Role overview
Job Description:
We are seeking a highly skilled and innovative Data Scientist to join a dynamic analytics team. In this role, you will build, train, and deploy large-scale, self-supervised "foundation" models that learn rich representations of time series, sequential sensor data in addition to textual and vision data, to be fine-tuned for tasks such as anomaly/event detection, predictive maintenance, forecasting, classification, or multi-modal sensor fusion for industrial and scientific applications.
Details:
- $130k - $210k per year salary (stock options, and other incentives)
- Full Time
- Hybrid in Houston
What you'll work on
- Design, develop, and optimize machine learning models for time series and multi-modal data
- Process, clean, augment, and engineer features from large-scale sequential and sensor datasets
- Build and integrate multi-modal deep learning architectures for heterogeneous data sources
- Develop and implement self-supervised and semi-supervised learning approaches
- Fine-tune and adapt foundation models for domain-specific applications
- Evaluate model performance using appropriate statistical, time-series, and business metrics
- Implement signal processing techniques for noise reduction, alignment, and feature extraction
- Develop scalable data pipelines for ingesting and synchronizing multi-sensor data
- Train and deploy models in distributed, multi-GPU environments
- Optimize model performance through hyperparameter tuning and architectural improvements
- Collaborate with cross-functional teams to translate domain requirements into technical solutions
- Communicate model behavior, interpretability insights, and performance results to stakeholders
What we're looking for
- MS or Ph.D. in Computer Science, Data Science, AI, or related field
- 3+ years of experience in machine learning, AI, or data science
- Strong experience with time series, sequential, and multi-sensor data
- Expertise in signal processing (Fourier/wavelet analysis, filtering, noise modeling)
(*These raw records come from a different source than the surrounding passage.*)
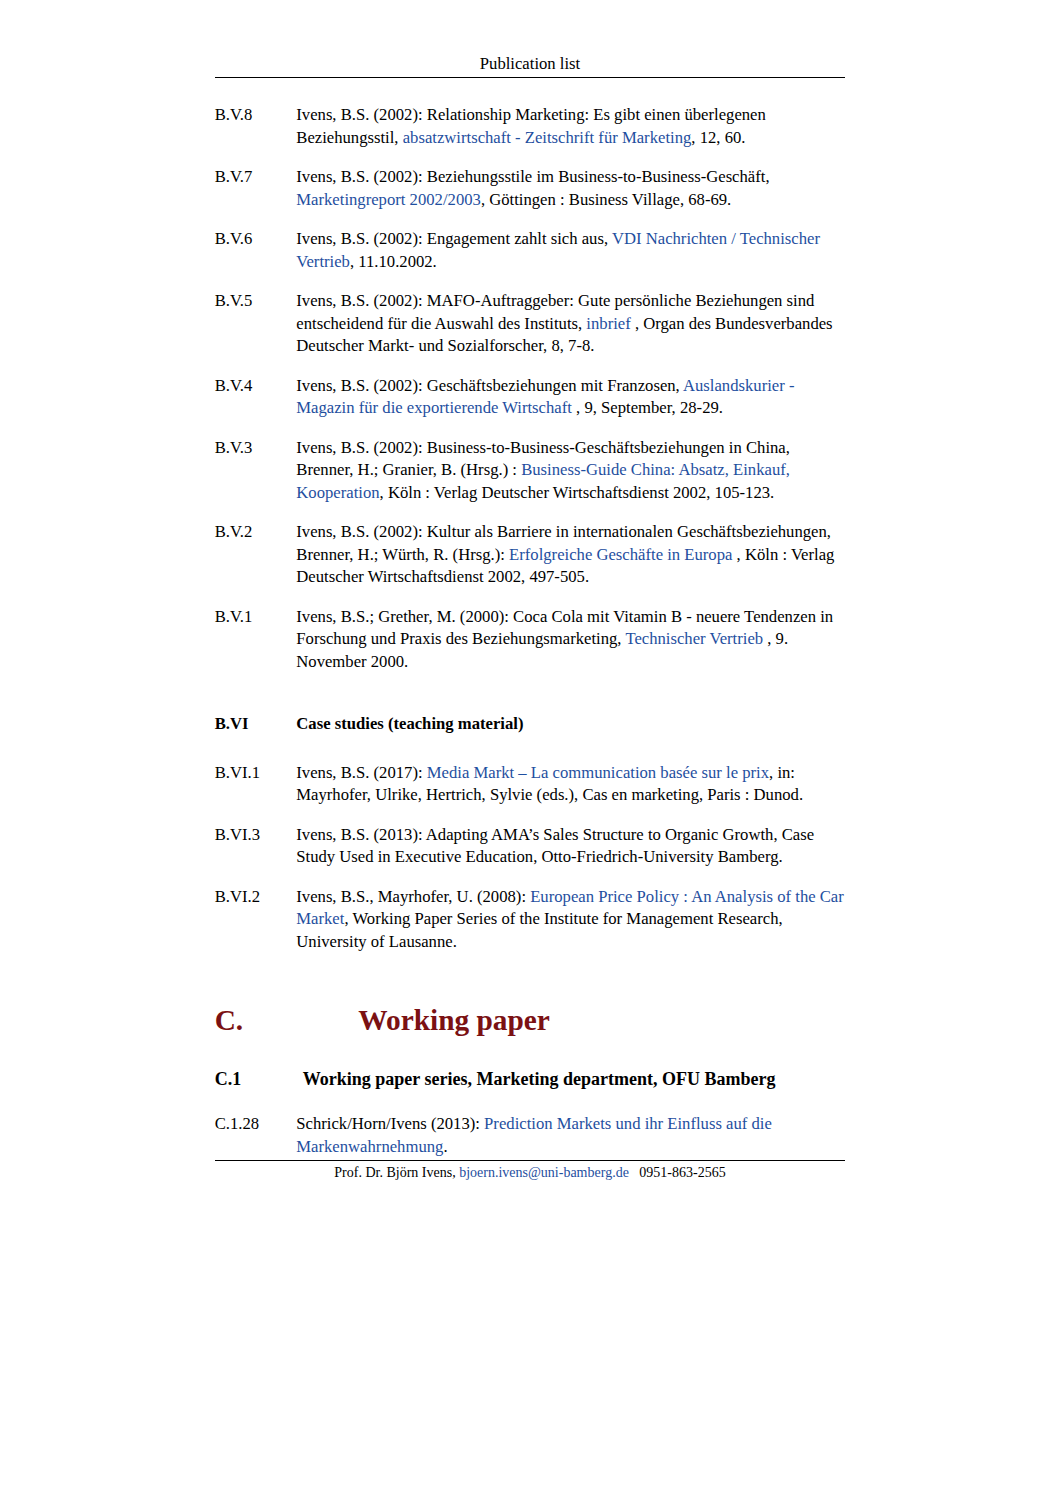Publication list
B.V.8
Ivens, B.S. (2002): Relationship Marketing: Es gibt einen überlegenen Beziehungsstil, absatzwirtschaft - Zeitschrift für Marketing, 12, 60.
B.V.7
Ivens, B.S. (2002): Beziehungsstile im Business-to-Business-Geschäft, Marketingreport 2002/2003, Göttingen : Business Village, 68-69.
B.V.6
Ivens, B.S. (2002): Engagement zahlt sich aus, VDI Nachrichten / Technischer Vertrieb, 11.10.2002.
B.V.5
Ivens, B.S. (2002): MAFO-Auftraggeber: Gute persönliche Beziehungen sind entscheidend für die Auswahl des Instituts, inbrief , Organ des Bundesverbandes Deutscher Markt- und Sozialforscher, 8, 7-8.
B.V.4
Ivens, B.S. (2002): Geschäftsbeziehungen mit Franzosen, Auslandskurier - Magazin für die exportierende Wirtschaft , 9, September, 28-29.
B.V.3
Ivens, B.S. (2002): Business-to-Business-Geschäftsbeziehungen in China, Brenner, H.; Granier, B. (Hrsg.) : Business-Guide China: Absatz, Einkauf, Kooperation, Köln : Verlag Deutscher Wirtschaftsdienst 2002, 105-123.
B.V.2
Ivens, B.S. (2002): Kultur als Barriere in internationalen Geschäftsbeziehungen, Brenner, H.; Würth, R. (Hrsg.): Erfolgreiche Geschäfte in Europa , Köln : Verlag Deutscher Wirtschaftsdienst 2002, 497-505.
B.V.1
Ivens, B.S.; Grether, M. (2000): Coca Cola mit Vitamin B - neuere Tendenzen in Forschung und Praxis des Beziehungsmarketing, Technischer Vertrieb , 9. November 2000.
B.VI
Case studies (teaching material)
B.VI.1
Ivens, B.S. (2017): Media Markt – La communication basée sur le prix, in: Mayrhofer, Ulrike, Hertrich, Sylvie (eds.), Cas en marketing, Paris : Dunod.
B.VI.3
Ivens, B.S. (2013): Adapting AMA’s Sales Structure to Organic Growth, Case Study Used in Executive Education, Otto-Friedrich-University Bamberg.
B.VI.2
Ivens, B.S., Mayrhofer, U. (2008): European Price Policy : An Analysis of the Car Market, Working Paper Series of the Institute for Management Research, University of Lausanne.
C. Working paper
C.1 Working paper series, Marketing department, OFU Bamberg
C.1.28
Schrick/Horn/Ivens (2013): Prediction Markets und ihr Einfluss auf die Markenwahrnehmung.
Prof. Dr. Björn Ivens, bjoern.ivens@uni-bamberg.de 0951-863-2565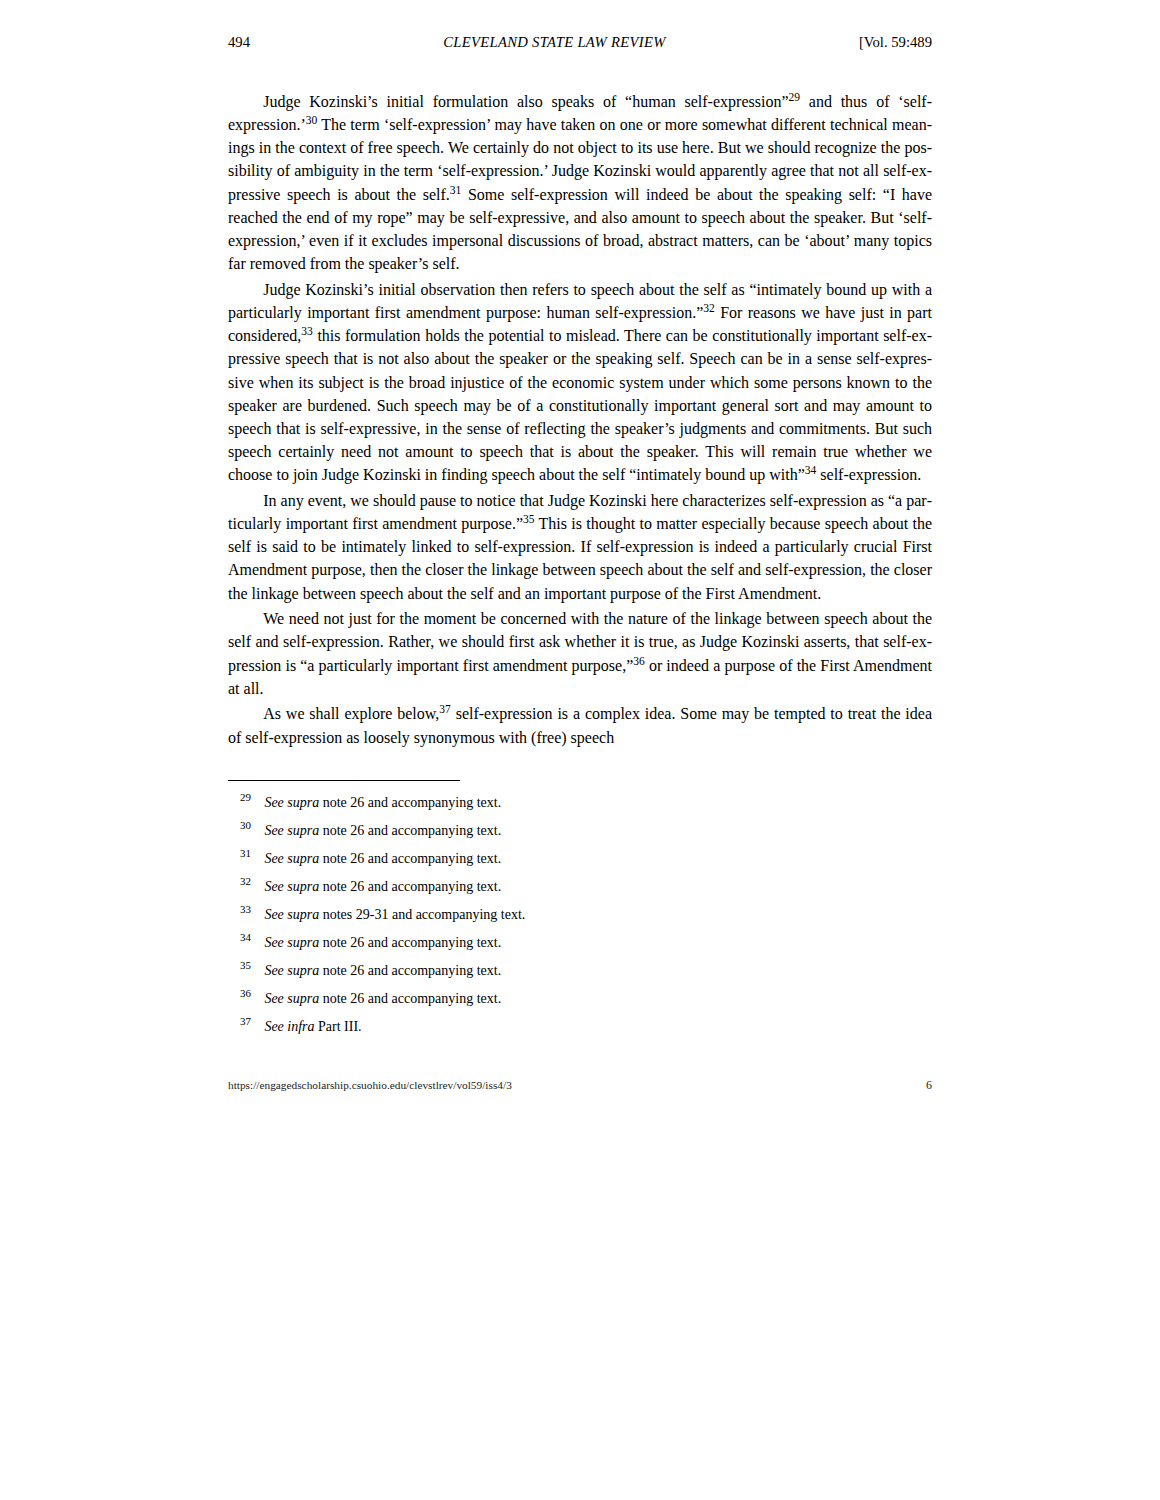494 CLEVELAND STATE LAW REVIEW [Vol. 59:489
Judge Kozinski’s initial formulation also speaks of “human self-expression”29 and thus of ‘self-expression.’30 The term ‘self-expression’ may have taken on one or more somewhat different technical meanings in the context of free speech. We certainly do not object to its use here. But we should recognize the possibility of ambiguity in the term ‘self-expression.’ Judge Kozinski would apparently agree that not all self-expressive speech is about the self.31 Some self-expression will indeed be about the speaking self: “I have reached the end of my rope” may be self-expressive, and also amount to speech about the speaker. But ‘self-expression,’ even if it excludes impersonal discussions of broad, abstract matters, can be ‘about’ many topics far removed from the speaker’s self.
Judge Kozinski’s initial observation then refers to speech about the self as “intimately bound up with a particularly important first amendment purpose: human self-expression.”32 For reasons we have just in part considered,33 this formulation holds the potential to mislead. There can be constitutionally important self-expressive speech that is not also about the speaker or the speaking self. Speech can be in a sense self-expressive when its subject is the broad injustice of the economic system under which some persons known to the speaker are burdened. Such speech may be of a constitutionally important general sort and may amount to speech that is self-expressive, in the sense of reflecting the speaker’s judgments and commitments. But such speech certainly need not amount to speech that is about the speaker. This will remain true whether we choose to join Judge Kozinski in finding speech about the self “intimately bound up with”34 self-expression.
In any event, we should pause to notice that Judge Kozinski here characterizes self-expression as “a particularly important first amendment purpose.”35 This is thought to matter especially because speech about the self is said to be intimately linked to self-expression. If self-expression is indeed a particularly crucial First Amendment purpose, then the closer the linkage between speech about the self and self-expression, the closer the linkage between speech about the self and an important purpose of the First Amendment.
We need not just for the moment be concerned with the nature of the linkage between speech about the self and self-expression. Rather, we should first ask whether it is true, as Judge Kozinski asserts, that self-expression is “a particularly important first amendment purpose,”36 or indeed a purpose of the First Amendment at all.
As we shall explore below,37 self-expression is a complex idea. Some may be tempted to treat the idea of self-expression as loosely synonymous with (free) speech
29 See supra note 26 and accompanying text.
30 See supra note 26 and accompanying text.
31 See supra note 26 and accompanying text.
32 See supra note 26 and accompanying text.
33 See supra notes 29-31 and accompanying text.
34 See supra note 26 and accompanying text.
35 See supra note 26 and accompanying text.
36 See supra note 26 and accompanying text.
37 See infra Part III.
https://engagedscholarship.csuohio.edu/clevstlrev/vol59/iss4/3 6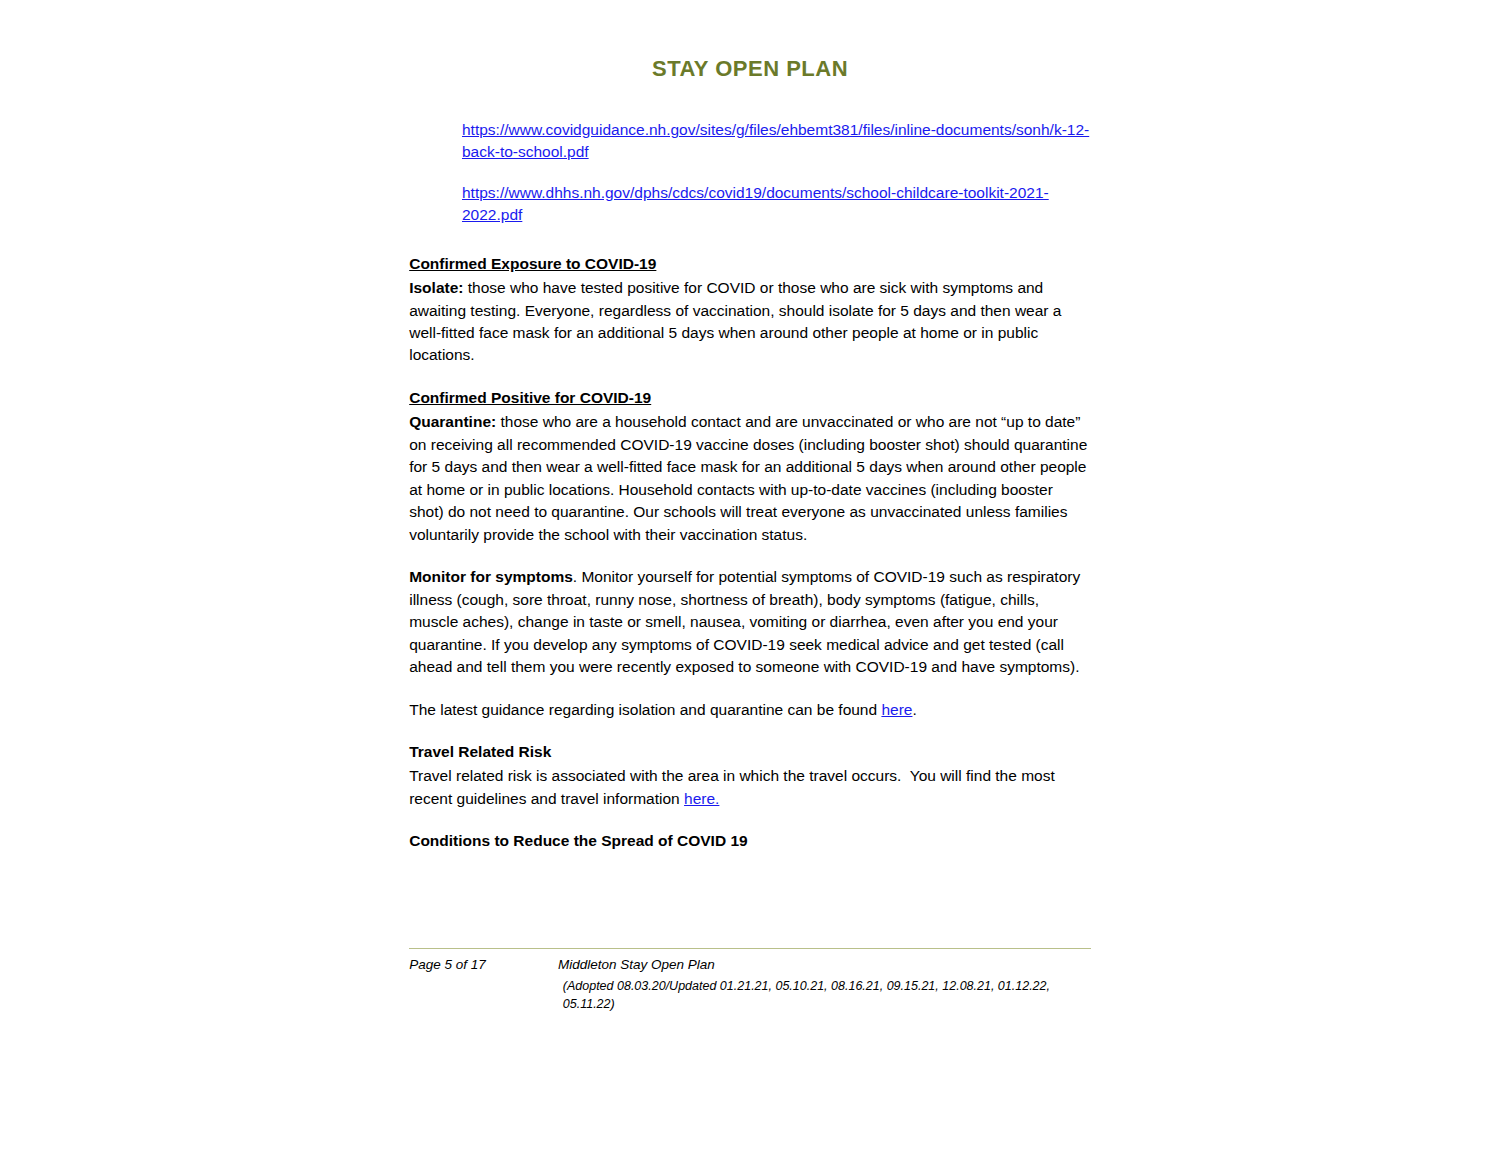STAY OPEN PLAN
https://www.covidguidance.nh.gov/sites/g/files/ehbemt381/files/inline-documents/sonh/k-12-back-to-school.pdf
https://www.dhhs.nh.gov/dphs/cdcs/covid19/documents/school-childcare-toolkit-2021-2022.pdf
Confirmed Exposure to COVID-19
Isolate: those who have tested positive for COVID or those who are sick with symptoms and awaiting testing. Everyone, regardless of vaccination, should isolate for 5 days and then wear a well-fitted face mask for an additional 5 days when around other people at home or in public locations.
Confirmed Positive for COVID-19
Quarantine: those who are a household contact and are unvaccinated or who are not “up to date” on receiving all recommended COVID-19 vaccine doses (including booster shot) should quarantine for 5 days and then wear a well-fitted face mask for an additional 5 days when around other people at home or in public locations. Household contacts with up-to-date vaccines (including booster shot) do not need to quarantine. Our schools will treat everyone as unvaccinated unless families voluntarily provide the school with their vaccination status.
Monitor for symptoms. Monitor yourself for potential symptoms of COVID-19 such as respiratory illness (cough, sore throat, runny nose, shortness of breath), body symptoms (fatigue, chills, muscle aches), change in taste or smell, nausea, vomiting or diarrhea, even after you end your quarantine. If you develop any symptoms of COVID-19 seek medical advice and get tested (call ahead and tell them you were recently exposed to someone with COVID-19 and have symptoms).
The latest guidance regarding isolation and quarantine can be found here.
Travel Related Risk
Travel related risk is associated with the area in which the travel occurs. You will find the most recent guidelines and travel information here.
Conditions to Reduce the Spread of COVID 19
Page 5 of 17
Middleton Stay Open Plan
(Adopted 08.03.20/Updated 01.21.21, 05.10.21, 08.16.21, 09.15.21, 12.08.21, 01.12.22, 05.11.22)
- Experience with multi-modal learning (time series, images, text, audio)
- Proficiency in deep learning architectures (RNN/LSTM/GRU, CNNs, Transformers, GNNs, generative models)
- Experience with self-/semi-supervised learning and transfer learning
- Strong model evaluation skills (MSE, F1, AUC, DTW, IoU)
- Expert Python; experience with PyTorch, TensorFlow, or JAX; C++/CUDA a plus
- Experience with distributed, large-scale model training
- Solid foundation in linear algebra, probability, statistics, and optimization
- Strong collaboration and communication skills